Vielleicht muss man sich das alles mal als Ausstellung vorstellen: den Fundkiesel, der diese schön porige Oberfläche hat und irgendwie aussieht wie ein Hundekopf, die Pistazienschalen, noch salzig, im Kino wusste man einfach nicht, wohin damit, der Mathespickzettel, der nicht geholfen hat, die 25 Cent Restgeld (von was noch mal?), die drei Kaugummistreifen, hosentaschenwarm, das ein bisschen klebrige Wildkirschbonbon: persönliches Sammelsurium-Tagebuch. Wie wäre das im Museum?
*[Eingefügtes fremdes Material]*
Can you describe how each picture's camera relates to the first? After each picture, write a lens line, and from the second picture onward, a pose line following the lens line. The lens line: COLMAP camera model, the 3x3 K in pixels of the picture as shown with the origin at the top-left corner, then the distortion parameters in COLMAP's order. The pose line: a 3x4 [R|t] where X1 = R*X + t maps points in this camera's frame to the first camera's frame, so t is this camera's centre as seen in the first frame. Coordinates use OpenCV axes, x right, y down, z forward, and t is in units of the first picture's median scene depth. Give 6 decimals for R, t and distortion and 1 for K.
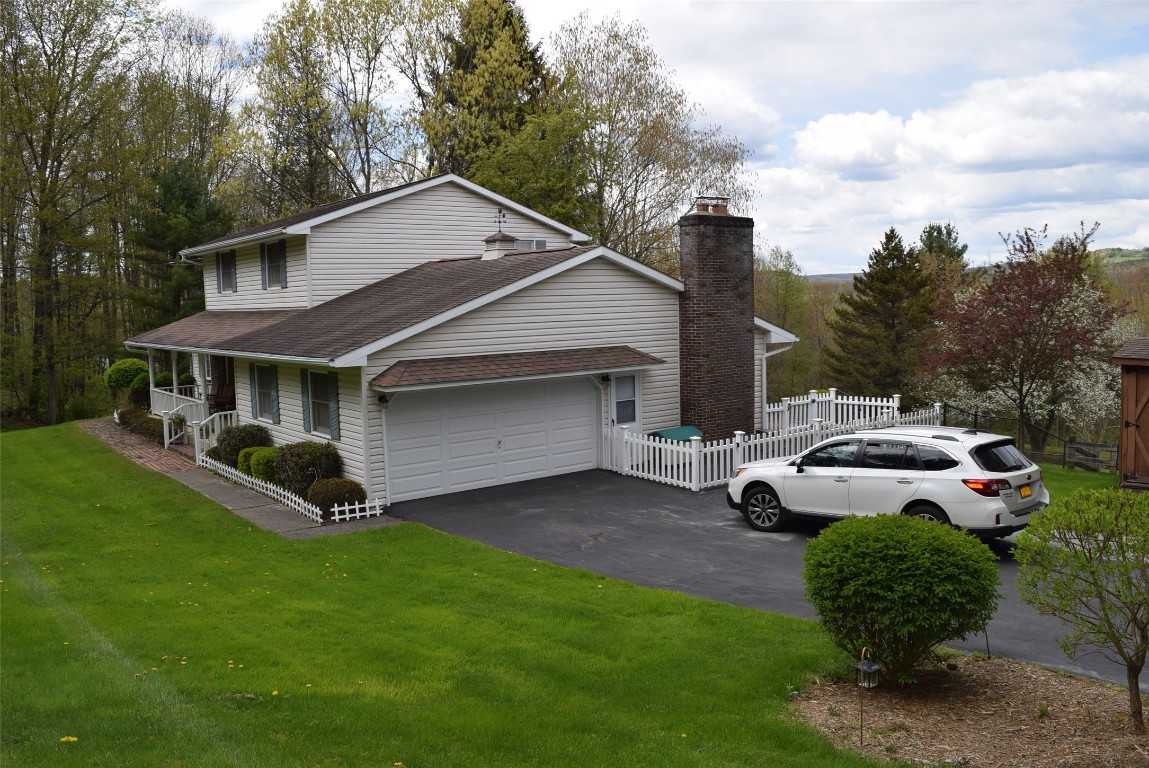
lens RADIAL K [[898.5, 0, 574.5], [0, 898.5, 384.0], [0, 0, 1]] dist [-0.086873, 0.005272]
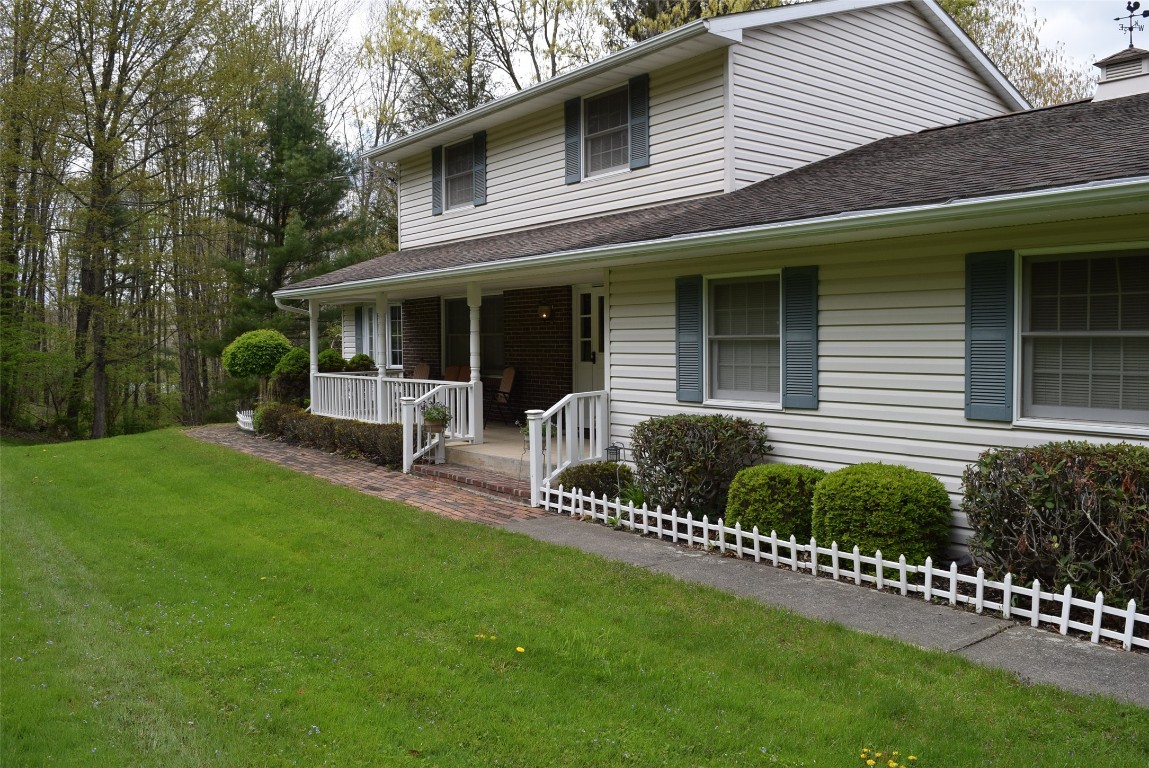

Die Hosentasche ist eine geheimnisvolle Dunkelkammer, mehr Tastraum als Tasche, ganz meins, dabei überraschend geräumig. Restlos ans Licht gezerrt werden Hosentascheninhalte nur beim Sicherheitscheck am Flughafen. Oder vor der Waschmaschine. Beides keine poetischen Orte. Nichts für diese große Geschichtenerzählerin des Alltags. Dabei gibt es mindestens zwei verschiedene Taschentypen. Für die einen (relativ selten) ist die Hosentasche reines Organisationsinstrument: links vorne der Schlüssel, rechts Kleingeld, hinten ein Taschentuch (unbenutzt), rechts die Maske, basta! Für alle andere steckt in der Hosentasche Überraschung. Bunte Limokronkorken, der Legomännchenarm, ein Filzstiftdeckel? Weißnichtwohin, lieber aufheben - zack in die Hosentasche. Die bisschen komische Tante Doris begrüßen? Erst mal die Hände vergraben.
Hosentaschen sind nie ganz leer. Immer findet sich noch ein Brösel, den man zerdrücken kann, ein Taschentuchzipfel, dessen Ende man zwirbeln kann. Es sind Orte des Verschiebens: aufräumen, weiterspielen, Tante Doris begrüßen? Später. Gern später. Es sind Orte, an denen man an Vergessenes anknüpfen kann. Der verloren geglaubte Zehn-Euro-Schein (yippie, hinten links!), das Wildkirschbonbon, das unter der Bank zugeschobene Zettelchen, das man eben noch - Hosentasche sei Dank - vor dem Lehrer verstecken konnte: Ich muss unbedingt zurückschreiben.